▸ **EXERCISE DESCRIPTION**:
Read through the records. Copy each line that has the word "شغلی".

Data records
********

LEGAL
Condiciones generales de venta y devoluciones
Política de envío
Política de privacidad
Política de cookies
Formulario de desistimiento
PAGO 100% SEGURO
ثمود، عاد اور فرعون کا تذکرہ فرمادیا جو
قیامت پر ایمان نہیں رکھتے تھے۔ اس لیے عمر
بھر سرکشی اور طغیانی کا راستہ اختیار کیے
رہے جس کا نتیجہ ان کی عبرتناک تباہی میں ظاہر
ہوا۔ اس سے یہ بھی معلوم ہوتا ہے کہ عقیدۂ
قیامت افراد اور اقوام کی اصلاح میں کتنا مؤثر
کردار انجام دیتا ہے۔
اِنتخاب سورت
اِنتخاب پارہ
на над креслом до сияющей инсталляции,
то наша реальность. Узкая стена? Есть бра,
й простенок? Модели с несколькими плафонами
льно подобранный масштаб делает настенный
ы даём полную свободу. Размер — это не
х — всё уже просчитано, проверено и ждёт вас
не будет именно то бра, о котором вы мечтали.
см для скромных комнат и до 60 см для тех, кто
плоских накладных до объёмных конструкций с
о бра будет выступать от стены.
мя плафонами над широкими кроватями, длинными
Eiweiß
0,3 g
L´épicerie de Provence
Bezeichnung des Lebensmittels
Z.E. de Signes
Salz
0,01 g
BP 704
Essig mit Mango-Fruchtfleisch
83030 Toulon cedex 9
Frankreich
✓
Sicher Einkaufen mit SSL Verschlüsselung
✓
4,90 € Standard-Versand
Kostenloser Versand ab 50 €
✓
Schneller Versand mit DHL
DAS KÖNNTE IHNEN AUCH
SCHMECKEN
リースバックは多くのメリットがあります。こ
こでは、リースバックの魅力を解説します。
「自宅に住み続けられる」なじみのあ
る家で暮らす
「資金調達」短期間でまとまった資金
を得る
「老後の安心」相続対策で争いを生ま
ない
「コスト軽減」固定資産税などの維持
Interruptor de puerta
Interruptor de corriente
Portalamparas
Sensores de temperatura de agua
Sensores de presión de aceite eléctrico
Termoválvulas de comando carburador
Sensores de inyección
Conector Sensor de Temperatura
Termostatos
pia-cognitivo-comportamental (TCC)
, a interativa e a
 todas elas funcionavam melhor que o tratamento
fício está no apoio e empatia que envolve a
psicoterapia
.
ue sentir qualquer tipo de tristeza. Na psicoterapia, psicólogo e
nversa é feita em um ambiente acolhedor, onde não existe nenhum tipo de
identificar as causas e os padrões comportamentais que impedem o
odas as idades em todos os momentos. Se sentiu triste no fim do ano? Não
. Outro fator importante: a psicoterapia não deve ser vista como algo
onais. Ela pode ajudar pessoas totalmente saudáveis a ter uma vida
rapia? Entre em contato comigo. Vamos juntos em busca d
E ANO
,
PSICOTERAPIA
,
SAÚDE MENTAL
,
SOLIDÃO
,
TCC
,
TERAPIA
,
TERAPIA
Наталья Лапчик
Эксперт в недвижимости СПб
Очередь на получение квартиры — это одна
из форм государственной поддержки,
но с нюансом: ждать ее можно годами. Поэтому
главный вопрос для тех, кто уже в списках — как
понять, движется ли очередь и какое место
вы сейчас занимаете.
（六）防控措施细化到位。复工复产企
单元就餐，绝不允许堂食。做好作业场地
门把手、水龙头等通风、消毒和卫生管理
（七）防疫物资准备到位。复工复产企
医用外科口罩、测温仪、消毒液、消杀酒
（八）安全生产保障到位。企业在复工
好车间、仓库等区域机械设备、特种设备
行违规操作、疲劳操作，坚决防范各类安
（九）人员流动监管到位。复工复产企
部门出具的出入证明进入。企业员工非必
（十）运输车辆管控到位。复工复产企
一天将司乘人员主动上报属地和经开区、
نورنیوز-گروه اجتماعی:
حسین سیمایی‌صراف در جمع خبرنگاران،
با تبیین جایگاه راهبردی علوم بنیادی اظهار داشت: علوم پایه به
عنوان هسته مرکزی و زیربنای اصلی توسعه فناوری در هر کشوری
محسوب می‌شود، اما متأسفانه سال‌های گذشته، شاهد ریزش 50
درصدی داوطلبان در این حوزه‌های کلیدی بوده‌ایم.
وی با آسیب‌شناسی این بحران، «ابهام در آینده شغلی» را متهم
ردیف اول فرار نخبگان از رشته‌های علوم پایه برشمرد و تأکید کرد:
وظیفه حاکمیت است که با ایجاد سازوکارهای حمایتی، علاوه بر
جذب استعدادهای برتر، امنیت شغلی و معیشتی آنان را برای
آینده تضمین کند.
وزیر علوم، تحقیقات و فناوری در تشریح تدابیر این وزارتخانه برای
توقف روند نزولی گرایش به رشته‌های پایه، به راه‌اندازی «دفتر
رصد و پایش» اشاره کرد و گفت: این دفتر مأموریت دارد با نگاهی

********

▸ **WRITTEN SOLUTION**:
وی با آسیب‌شناسی این بحران، «ابهام در آینده شغلی» را متهم
جذب استعدادهای برتر، امنیت شغلی و معیشتی آنان را برای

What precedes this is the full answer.